巨人は前半、首位を走っていたが、8月に阪神が首位を奪うと、9月には落合監督率いる中日が抜け出し、そのまま4年ぶりのリーグ優勝を収めた。
シーズンMVPにはリーグ優勝チームである中日の和田一浩が選出された。
ひょっとすると、ベストナインの投票では、和田は選出から漏れていた可能性もあった。
「リーグMVPを受賞してベストナイン選出から漏れた選手」は前述の通り、NPB史上14人いるが、そのうち13人は投手であり、もし和田がそうなっていれば、野手としては1948年の山本一人(旧姓・鶴岡一人、南海ホークス)以来、2人目となっていた。

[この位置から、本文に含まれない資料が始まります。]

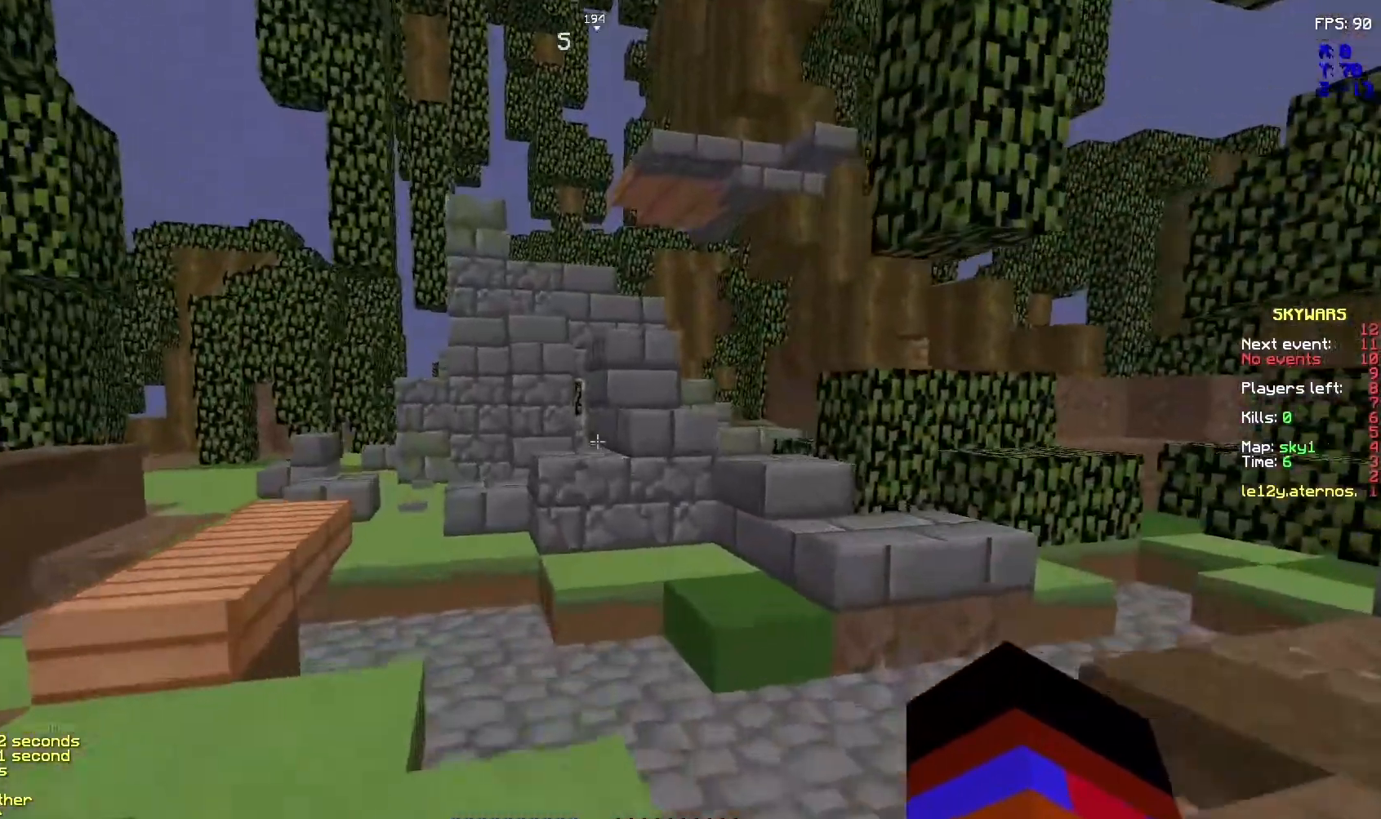
{"keys": ["z"], "mouse": [], "events": [[33, "space", "down"], [167, "space", "up"]]}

2年連続の「本塁打王と打点王」がベストナインを逃すのは史上初



過去の4人のケースを見ても、2年連続の打撃二冠王がベストナインを逃したのは、岡本和真がNPB史上初である。

もちろん、ベストナインの選出はあくまで単年での成績の評価を基にしているため、それ自体にそこまでの意味はないが、それだけ村上宗隆と岡本和真のライバル関係がハイレベルであることを物語っているといえるだろう。

村上宗隆と岡本和真、来季以降もこの二人のハイレベルな打撃が個人のライバル関係をヒートアップさせ、そして両チームが優勝を争う上でのカギを握るに違いない。